At the Washington Post, Philip Bump argues that while the deck was stacked against Harris during the interview, what came after was, by design, worse. Immediately after the interview aired, the on-air pile on began, and continued for hours across multiple Fox News shows — which each host putting the most negative possible spin on what happened:
[T]his is how Fox News operates. Contradictory voices are sidelined or buried; efforts by those not on the political right to reach the channel’s audience are inevitably hampered by the channel’s infinite ability and interest in recontextualizing things to fit its political objectives. Never argue with someone who buys ink by the barrel, the saying used to have it, though the modern iteration might instead quantify the amount spent on right-wing pundits.
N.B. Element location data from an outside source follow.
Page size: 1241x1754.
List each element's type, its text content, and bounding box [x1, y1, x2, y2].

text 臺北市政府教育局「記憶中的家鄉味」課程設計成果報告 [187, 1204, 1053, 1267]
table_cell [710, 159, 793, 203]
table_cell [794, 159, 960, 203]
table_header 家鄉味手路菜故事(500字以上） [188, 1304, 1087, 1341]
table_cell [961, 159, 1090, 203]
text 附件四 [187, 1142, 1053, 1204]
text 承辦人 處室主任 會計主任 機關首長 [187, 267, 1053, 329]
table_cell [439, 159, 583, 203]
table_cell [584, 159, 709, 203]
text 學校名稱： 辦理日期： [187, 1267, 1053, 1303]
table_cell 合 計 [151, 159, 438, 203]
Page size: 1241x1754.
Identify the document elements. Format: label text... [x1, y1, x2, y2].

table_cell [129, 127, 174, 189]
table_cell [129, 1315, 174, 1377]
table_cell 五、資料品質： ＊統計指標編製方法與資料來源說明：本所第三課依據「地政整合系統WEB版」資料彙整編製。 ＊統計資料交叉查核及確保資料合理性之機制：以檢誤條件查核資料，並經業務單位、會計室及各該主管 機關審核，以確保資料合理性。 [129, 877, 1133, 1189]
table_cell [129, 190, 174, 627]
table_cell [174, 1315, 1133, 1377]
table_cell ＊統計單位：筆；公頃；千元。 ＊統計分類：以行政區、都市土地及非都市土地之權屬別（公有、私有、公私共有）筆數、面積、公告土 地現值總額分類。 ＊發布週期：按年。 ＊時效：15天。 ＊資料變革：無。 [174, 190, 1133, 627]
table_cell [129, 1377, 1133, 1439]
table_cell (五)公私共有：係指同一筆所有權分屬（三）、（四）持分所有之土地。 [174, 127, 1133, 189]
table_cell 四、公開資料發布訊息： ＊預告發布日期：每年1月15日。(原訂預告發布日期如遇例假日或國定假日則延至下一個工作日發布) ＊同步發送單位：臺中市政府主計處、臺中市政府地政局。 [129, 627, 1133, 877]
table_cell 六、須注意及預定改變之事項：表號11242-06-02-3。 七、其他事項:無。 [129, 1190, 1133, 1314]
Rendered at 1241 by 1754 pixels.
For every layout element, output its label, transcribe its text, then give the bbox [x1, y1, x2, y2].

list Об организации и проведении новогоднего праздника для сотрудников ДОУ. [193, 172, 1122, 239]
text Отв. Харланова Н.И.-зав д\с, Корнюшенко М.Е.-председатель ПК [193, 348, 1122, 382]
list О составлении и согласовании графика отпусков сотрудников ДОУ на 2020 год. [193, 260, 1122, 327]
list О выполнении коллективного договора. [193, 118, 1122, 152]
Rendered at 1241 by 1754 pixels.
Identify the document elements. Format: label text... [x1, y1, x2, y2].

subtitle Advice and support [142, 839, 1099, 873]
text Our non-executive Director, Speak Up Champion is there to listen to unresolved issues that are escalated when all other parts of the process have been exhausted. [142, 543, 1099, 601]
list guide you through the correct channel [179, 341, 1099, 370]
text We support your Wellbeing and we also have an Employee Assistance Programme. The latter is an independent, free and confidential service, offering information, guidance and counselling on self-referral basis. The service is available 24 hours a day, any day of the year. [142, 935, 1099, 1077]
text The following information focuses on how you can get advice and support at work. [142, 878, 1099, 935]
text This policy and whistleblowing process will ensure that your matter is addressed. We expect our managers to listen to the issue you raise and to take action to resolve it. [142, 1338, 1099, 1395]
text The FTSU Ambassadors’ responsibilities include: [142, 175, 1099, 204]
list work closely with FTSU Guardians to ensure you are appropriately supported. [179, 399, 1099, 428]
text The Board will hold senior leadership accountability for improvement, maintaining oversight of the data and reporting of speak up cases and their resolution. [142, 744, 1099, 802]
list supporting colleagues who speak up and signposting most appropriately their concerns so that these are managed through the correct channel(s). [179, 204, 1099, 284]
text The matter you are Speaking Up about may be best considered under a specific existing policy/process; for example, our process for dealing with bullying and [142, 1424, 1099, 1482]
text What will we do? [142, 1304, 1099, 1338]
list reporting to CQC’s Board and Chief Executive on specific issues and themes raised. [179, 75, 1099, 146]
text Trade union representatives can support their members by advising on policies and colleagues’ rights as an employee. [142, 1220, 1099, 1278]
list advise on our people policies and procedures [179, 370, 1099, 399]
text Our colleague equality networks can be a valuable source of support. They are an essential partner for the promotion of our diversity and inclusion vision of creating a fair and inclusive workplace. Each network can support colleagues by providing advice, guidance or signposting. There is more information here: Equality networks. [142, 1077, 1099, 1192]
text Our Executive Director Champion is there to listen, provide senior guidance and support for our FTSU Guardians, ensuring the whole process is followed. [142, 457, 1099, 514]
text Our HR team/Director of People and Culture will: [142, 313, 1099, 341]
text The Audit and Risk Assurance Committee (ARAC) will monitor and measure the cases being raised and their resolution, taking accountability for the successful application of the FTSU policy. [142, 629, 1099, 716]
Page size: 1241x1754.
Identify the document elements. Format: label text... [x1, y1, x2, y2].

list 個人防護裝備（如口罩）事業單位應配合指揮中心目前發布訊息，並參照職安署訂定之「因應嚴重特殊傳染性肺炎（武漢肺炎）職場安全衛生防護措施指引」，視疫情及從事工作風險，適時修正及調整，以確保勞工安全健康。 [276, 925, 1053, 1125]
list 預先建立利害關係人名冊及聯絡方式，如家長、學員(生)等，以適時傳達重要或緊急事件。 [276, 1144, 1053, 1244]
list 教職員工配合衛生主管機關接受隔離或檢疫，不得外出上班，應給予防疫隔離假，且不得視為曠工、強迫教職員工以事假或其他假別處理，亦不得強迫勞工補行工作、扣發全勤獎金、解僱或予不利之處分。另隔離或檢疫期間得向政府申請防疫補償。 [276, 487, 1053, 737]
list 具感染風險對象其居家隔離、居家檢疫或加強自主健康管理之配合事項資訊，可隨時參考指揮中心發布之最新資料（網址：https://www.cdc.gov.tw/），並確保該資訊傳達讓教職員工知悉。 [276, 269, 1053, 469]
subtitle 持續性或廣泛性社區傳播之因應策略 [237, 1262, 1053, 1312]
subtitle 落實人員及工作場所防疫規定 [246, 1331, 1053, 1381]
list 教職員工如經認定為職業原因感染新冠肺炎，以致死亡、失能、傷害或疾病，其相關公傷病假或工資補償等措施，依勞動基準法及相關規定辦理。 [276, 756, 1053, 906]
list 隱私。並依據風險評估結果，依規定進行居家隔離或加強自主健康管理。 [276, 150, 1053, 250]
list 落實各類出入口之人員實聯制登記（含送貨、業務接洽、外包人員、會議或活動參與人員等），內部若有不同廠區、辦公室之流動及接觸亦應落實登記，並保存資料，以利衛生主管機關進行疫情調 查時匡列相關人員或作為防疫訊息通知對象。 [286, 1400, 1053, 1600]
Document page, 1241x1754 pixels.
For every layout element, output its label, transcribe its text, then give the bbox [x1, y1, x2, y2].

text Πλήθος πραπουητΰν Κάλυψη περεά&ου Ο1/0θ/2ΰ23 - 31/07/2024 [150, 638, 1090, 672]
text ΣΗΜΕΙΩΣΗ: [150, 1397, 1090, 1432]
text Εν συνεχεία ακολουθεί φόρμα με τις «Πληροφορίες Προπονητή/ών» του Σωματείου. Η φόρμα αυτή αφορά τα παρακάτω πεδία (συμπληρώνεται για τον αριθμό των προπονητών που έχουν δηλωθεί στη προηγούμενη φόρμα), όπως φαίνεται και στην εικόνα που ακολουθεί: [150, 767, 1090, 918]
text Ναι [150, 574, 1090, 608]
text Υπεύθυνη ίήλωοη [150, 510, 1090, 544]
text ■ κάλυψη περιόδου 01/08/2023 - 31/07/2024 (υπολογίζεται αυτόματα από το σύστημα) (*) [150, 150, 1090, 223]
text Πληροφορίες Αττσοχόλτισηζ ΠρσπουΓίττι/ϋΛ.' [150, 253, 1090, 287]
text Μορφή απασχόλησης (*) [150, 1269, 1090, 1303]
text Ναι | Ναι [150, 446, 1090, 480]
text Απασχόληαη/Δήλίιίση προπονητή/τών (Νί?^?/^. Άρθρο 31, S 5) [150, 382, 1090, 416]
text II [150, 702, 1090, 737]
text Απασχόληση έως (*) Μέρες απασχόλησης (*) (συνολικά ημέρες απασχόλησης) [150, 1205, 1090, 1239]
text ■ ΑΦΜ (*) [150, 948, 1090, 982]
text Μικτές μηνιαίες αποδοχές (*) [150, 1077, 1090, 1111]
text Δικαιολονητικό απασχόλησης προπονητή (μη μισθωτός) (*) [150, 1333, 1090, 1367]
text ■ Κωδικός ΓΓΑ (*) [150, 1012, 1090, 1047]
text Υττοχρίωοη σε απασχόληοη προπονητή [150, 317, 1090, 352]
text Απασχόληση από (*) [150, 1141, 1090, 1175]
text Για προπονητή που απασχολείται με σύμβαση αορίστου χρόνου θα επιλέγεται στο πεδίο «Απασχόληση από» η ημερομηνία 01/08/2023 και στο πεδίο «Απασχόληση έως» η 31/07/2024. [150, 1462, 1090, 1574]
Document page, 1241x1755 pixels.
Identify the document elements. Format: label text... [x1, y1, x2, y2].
It’s unlikely that the interview will have much effect on voters. Avid Fox News watchers aren’t going to be particularly sympathetic to Harris in the first place, given that they watch the channel avidly. Harris can claim something of a moral high ground as she tries to appeal to Trump-skeptical Republicans; here she was at least showing a willingness to engage her opponents in conversation. (Imagine Trump on MSNBC!)
But there was never a chance that she was going to beat Fox News at its game. After all, Fox is always and relentlessly playing that game, a game centered on boosting Trump and tearing Harris down. For the network and its hosts, the point wasn’t Baier’s interview. It was what they could do with that interview to win their game.